Für viele ältere und kranke Menschen
ist der Besuch des Medizinischen Dienstes wie eine Prüfung,
die sie meinen mit Bravour bestehen zu müssen. Sie geben
sich deshalb besonders viel Mühe Ihren Pflegezustand
zu verharmlosen oder versuchen gar zu vertuschen, dass sie
überhaupt Hilfe brauchen. Die Scham zugeben zu müssen,
dass der Gang zur Toilette einfach alleine nicht mehr zu bewältigen
ist, fällt insbesondere älteren Menschen sehr schwer.
Beachten Sie für den Besuch des Medizinischen Dienstes
der Krankenkassen (MDK) folgende Tipps:
-
Es ist wichtig, dass bei dem Besuch des
Gutachters jemand dabei ist, der den täglichen Pflegebedarf
genau kennt. Also, z.B. pflegende Angehörige und/oder
Mitarbeiter des Pflegedienstes.
-
Der Pflegebedarf sollte realistisch dargestellt
werden: Bei welchen Verrichtungen braucht der Pflegebedürftige
regelmäßig oder ständig Hilfestellung?
Vermitteln Sie dem Pflegebedürftigen, dass er von
falscher Scham nur Nachteile hat.
-
Alzheimer-Patienten verfügen in
den ersten beiden Stadien oft noch über eine gute
Beweglichkeit.
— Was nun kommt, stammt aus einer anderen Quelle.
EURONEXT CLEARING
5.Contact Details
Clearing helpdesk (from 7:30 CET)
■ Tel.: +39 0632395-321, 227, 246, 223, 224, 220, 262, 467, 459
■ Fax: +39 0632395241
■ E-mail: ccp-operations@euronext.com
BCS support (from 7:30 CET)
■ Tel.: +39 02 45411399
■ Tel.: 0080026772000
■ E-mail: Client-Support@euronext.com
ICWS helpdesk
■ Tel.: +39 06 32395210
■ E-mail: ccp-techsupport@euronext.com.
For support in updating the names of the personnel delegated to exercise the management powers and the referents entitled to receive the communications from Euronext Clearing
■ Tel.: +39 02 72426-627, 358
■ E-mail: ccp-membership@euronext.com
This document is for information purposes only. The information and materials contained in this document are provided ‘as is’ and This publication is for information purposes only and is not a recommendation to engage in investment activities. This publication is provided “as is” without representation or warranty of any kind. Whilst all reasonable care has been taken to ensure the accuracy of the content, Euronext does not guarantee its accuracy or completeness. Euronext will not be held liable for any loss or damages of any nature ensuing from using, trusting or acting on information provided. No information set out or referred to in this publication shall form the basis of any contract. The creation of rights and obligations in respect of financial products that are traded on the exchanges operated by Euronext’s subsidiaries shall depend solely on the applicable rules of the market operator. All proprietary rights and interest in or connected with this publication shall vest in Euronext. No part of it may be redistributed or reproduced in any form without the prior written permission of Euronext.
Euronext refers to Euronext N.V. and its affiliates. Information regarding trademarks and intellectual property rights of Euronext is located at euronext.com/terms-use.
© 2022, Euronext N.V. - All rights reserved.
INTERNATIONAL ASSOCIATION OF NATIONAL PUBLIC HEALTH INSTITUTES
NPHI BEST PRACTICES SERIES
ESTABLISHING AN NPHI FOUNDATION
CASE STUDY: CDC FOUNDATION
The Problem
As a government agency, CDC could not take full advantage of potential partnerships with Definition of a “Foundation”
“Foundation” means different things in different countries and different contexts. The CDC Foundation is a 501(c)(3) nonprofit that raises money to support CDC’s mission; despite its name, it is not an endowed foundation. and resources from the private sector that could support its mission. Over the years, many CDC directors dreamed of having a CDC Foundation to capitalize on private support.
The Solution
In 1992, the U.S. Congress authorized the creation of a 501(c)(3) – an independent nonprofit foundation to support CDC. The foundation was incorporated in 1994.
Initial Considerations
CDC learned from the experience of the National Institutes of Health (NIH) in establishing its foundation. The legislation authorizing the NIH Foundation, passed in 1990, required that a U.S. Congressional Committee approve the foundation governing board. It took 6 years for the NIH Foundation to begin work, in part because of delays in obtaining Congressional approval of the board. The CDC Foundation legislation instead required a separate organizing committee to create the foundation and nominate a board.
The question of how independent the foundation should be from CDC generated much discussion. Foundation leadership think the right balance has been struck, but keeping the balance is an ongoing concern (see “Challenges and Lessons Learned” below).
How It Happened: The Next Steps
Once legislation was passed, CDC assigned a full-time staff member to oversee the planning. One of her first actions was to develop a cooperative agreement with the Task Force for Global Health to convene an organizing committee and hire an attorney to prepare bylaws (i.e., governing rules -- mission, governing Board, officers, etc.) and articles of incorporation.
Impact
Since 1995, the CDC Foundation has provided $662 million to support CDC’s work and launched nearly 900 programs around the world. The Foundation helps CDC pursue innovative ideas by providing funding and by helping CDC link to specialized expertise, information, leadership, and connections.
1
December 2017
Dies vermittelt bei der Begutachtung den
Eindruck, der Patient könne sich noch selbst versorgen.
Hier ist es wichtig den Gutachter darauf hinzuweisen,
dass ein hoher Anleitungsbedarf (das sind z.B. mündliche
Anweisungen beim Anziehen) besteht.
-
Legen Sie einen Wochenplan vor, in dem
genau dokumentiert wird, wie viel Pflege tatsächlich
benötigt wird und wie viel Zeit sie im einzelnen
in Anspruch nimmt.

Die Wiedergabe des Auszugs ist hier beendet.